Innovation Offense vs. Defense
Washington is awash in proposals to enhance technological innovation, while at the same time limiting the extent to which that innovation spreads to competitors like Russia and China. As the United States cannot rely on massive economic advantage over its adversaries (China, anyway), technological innovation appears to be the way to maintain U.S. military advantages worldwide. In this context, does it make more sense to focus on offense (enhanced innovation) or defense (protecting that innovation from snoopers)?
Many of the proposals for enhanced innovation, whether in legislation or in think tank projects, have a few things in common. They involve developing human capital to pursue high-tech fields, making it easier for government to consistently access high technology, improving government funding for primary and applied research, and laying the infrastructural foundations for further research and development. On the defensive side, they envision better cybersecurity, tighter export controls on advanced technologies, and better monitoring of foreign investment in the technology sector.
None of these are bad things, per se. It cannot be overstated, however, that the question of military technological supremacy is intimately tied both to overall economic performance and to global economic integration. The United States won the technological race in the Cold War in large part because it created and then could rely upon a global network of trade and innovation. China’s export-driven economy has benefited immensely, from a technological point of view, from its integration into global supply chains.
This is another way of saying that the technological aspect of U.S.-China competition will not focus fundamentally on the appropriation or theft of particular kinds of military technology. That was certainly an aspect of the Cold War, in large part because the technological preconditions of the U.S. and the USSR were so radically different. Defensive measures should not be ignored, but enhancing the productivity of the defense industrial base will bring higher dividends than protecting its products. Rather, both Beijing and Washington need to focus on creating the preconditions of consistent military technological innovation, remaining attentive to but not paranoid about what the other side is doing.
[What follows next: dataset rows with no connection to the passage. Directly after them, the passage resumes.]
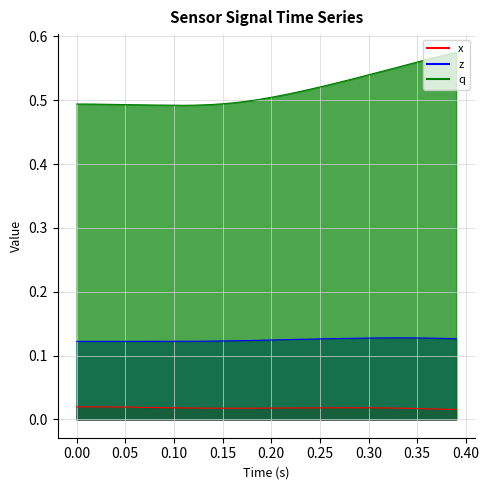

At how many categories does at least one series exceed 0?

40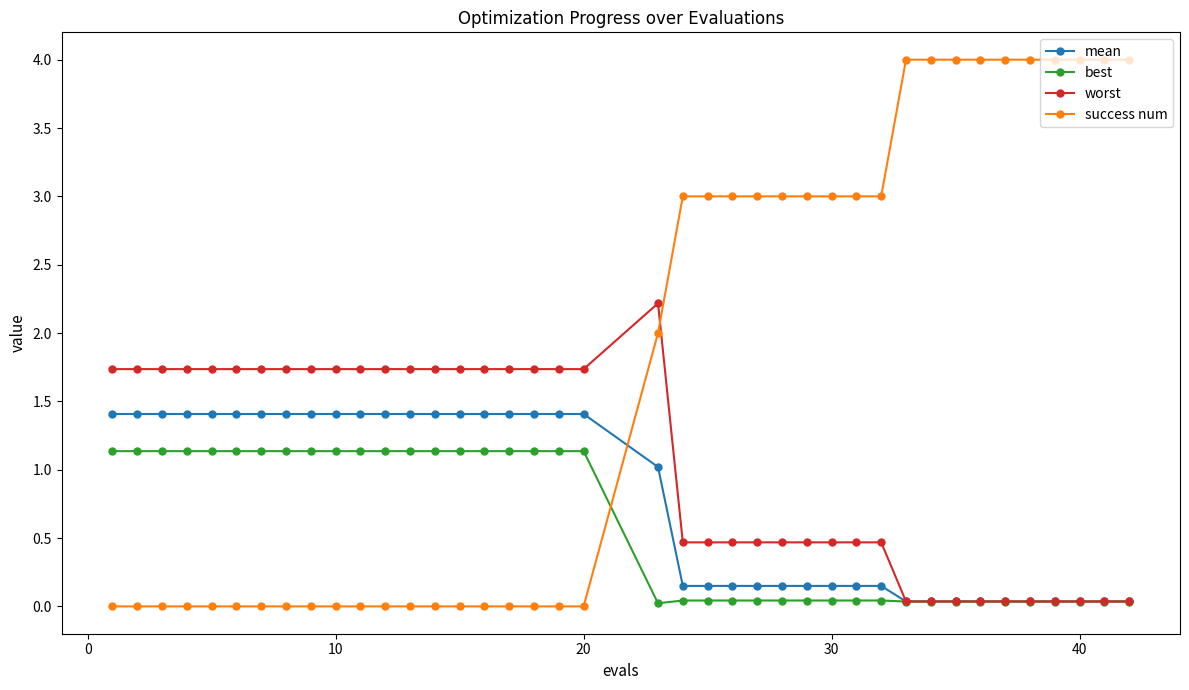

List the series in order of their peak value, highest first.

success num, worst, mean, best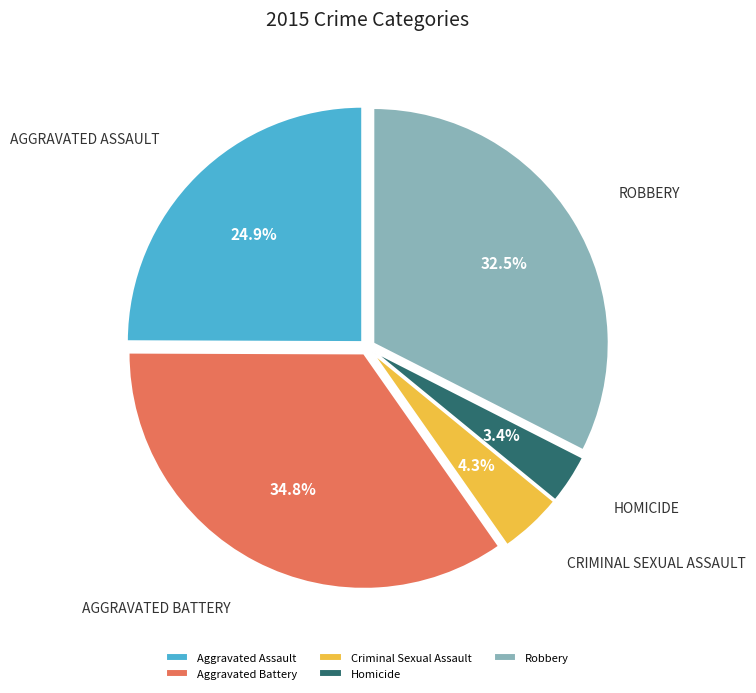

Which has a higher value, Aggravated Assault or Aggravated Battery?

Aggravated Battery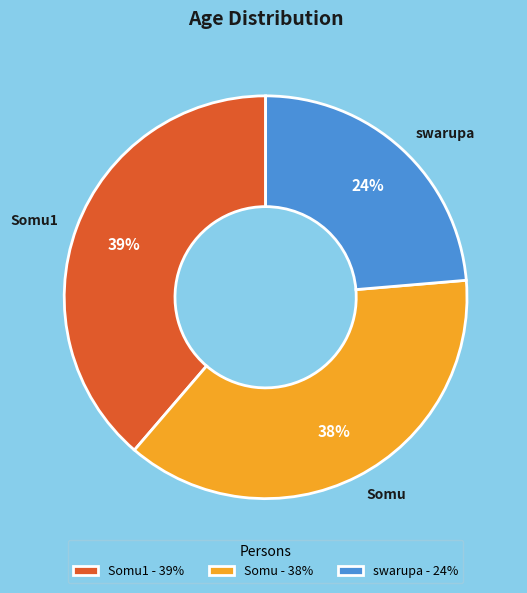

To the nearest percent, what portion does Somu represent?

38%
It seems likely that technological competition will not play out in terms of a single sharp break, with the jagged edges then protected by walls of export controls and travel restrictions. The political, social, and economic logics of China-U.S. trade relations are too deeply twined together to allow a relationship similar to that which held between the U.S. and the USSR in the 1950s and 1960s. The best defense, it seems, will be to lay the foundations of a healthy, productive, and innovative defense industrial base.